• Fragmento del texto:

Páginas

domingo, 29 de noviembre de 2020

Los inicios de Carlos Saura

 

Decía Buñuel, con su habitual socarronería: Quiero mucho y creo en Carlos Saura, aunque es un poco alemán. A veces le digo que no tiene sentido del humor, sino de la broma. Buñuel, como casi siempre, tenía razón, y acertaba plenamente al definir unos rasgos que inconscientemente todos asociamos con lo germánico: la frialdad, la seriedad y por supuesto, el saber hacer. De carácter introvertido y poco dado a los fastos tan inherentes al mundo del celuloide, Saura ha exteriorizado su soledad a través de su precoz pasión por la fotografía y por el cine (lo cual viene a ser lo mismo) brindándonos excelentes películas sin las que el cine español sería hoy otro muy distinto y sin duda menos rico.

 

Inicialmente estudia ingeniería industrial que rápidamente simultanea con la fotografía. A los diecisiete años comienza a hacer fotografías de manera profesional, realizando, en 1951, su primera exposición en la Real Sociedad Fotográfica de Madrid, casualmente el mismo año en que se celebra en el Instituto Italiano de Cultura la semana del neorrealismo italiano que tanta repercusión tendría en los futuros cineastas. Durante un tiempo trabaja como reportero fotográfico cubriendo los Festivales de Música y Danza de Granada y Santander. Con veinte años se embarca en un proyecto de álbum fotográfico sobre los pueblos y gentes de España. El diario ABC publica una de sus fotos en portada y la revista París-Match le ofrece un puesto como fotógrafo de plantilla, que él rechaza. Su hermano, el pintor Antonio Saura, le habla de lo que entonces se conocía como el Instituto de Investigaciones y Experiencias Cinematográficas, I.I.E.C. (la posterior E.O.C.) donde ingresa en 1952: Allí fue donde nació esta vocación; yo antes ni idea de lo que era el cine, ni idea... Allí se me ocurrió, primero, hacer documentales, que era lo que yo creía que podía hacer porque estaba preparado a través de la fotografía. Su decantación por el mundo del cine, no supone el abandono de la fotografía, de hecho, en 1955, siendo alumno del I.I.E.C., publica el reportaje Vagón de tercera clase en la revista Objetivo que se acompaña con un texto de Basilio Martín Patino. Un conjunto de cinco fotografías donde retrata a las gentes de España: un soldado adormilado, una mujer muy mayor de pelo blanco y gafas redondas, un segador que viene de Córdoba y se ha dormido tirado a lo largo del duro banco de madera... rostros tras los que imaginamos vidas duras, secas, llenas de dolor y resignación, y quizás, de pequeñas alegrías.

• Información proporcionada:

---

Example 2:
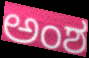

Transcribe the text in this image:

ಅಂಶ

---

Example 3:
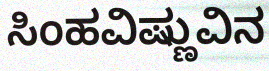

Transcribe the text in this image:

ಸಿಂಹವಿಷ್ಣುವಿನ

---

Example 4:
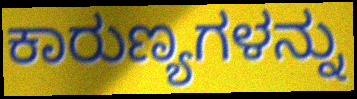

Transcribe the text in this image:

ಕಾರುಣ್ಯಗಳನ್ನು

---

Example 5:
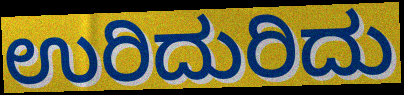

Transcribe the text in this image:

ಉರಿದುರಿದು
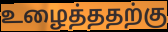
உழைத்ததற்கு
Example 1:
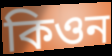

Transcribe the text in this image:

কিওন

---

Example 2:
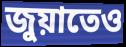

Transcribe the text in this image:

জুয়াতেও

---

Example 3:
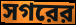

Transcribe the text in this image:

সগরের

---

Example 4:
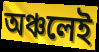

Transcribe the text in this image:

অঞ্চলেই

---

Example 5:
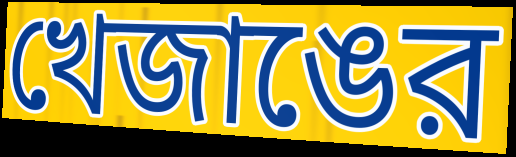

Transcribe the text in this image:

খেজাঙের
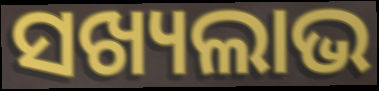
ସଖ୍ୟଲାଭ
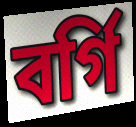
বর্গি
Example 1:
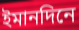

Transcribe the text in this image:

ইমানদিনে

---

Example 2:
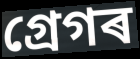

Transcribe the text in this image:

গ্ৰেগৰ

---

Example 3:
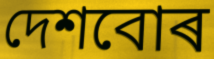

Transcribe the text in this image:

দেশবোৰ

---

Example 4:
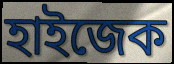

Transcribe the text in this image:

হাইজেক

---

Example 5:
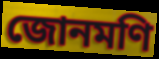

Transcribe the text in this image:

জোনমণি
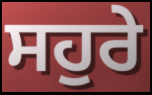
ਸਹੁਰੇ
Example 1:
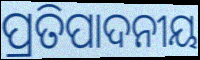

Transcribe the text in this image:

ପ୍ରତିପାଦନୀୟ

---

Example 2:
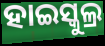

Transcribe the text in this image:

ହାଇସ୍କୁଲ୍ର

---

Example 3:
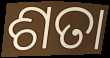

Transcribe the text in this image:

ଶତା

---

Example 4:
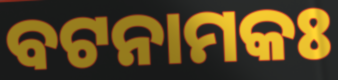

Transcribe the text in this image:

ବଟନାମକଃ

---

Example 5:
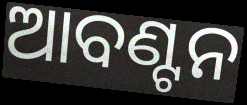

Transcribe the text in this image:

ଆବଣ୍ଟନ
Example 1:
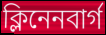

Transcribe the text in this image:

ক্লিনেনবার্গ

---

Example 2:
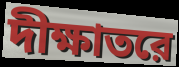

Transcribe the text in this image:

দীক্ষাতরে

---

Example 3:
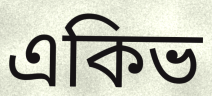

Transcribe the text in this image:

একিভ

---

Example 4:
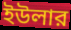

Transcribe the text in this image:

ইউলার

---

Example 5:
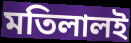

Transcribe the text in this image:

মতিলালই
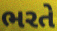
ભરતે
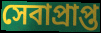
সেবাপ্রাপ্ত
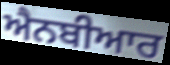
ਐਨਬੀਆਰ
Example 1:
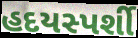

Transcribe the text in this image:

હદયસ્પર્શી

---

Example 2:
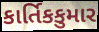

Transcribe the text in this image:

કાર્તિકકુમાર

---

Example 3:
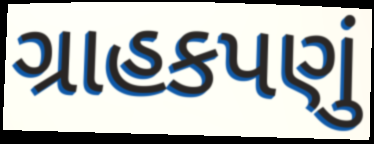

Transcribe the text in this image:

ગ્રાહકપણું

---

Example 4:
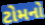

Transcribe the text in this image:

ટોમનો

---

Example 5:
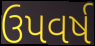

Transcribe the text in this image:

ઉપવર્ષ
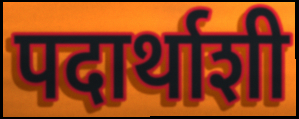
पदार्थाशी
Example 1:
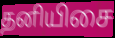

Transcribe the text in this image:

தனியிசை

• La tarea:
Copia el pasaje del texto sobre los inicios de Carlos Saura desde "Los inicios de" hasta "duda menos rico.", ambos incluidos, y sustituye "Buñuel" por "Luis Buñuel". Las líneas no tienen ningún papel en esto.

• Respuesta correcta:
Los inicios de Carlos Saura

 

Decía Luis Buñuel, con su habitual socarronería: Quiero mucho y creo en Carlos Saura, aunque es un poco alemán. A veces le digo que no tiene sentido del humor, sino de la broma. Luis Buñuel, como casi siempre, tenía razón, y acertaba plenamente al definir unos rasgos que inconscientemente todos asociamos con lo germánico: la frialdad, la seriedad y por supuesto, el saber hacer. De carácter introvertido y poco dado a los fastos tan inherentes al mundo del celuloide, Saura ha exteriorizado su soledad a través de su precoz pasión por la fotografía y por el cine (lo cual viene a ser lo mismo) brindándonos excelentes películas sin las que el cine español sería hoy otro muy distinto y sin duda menos rico.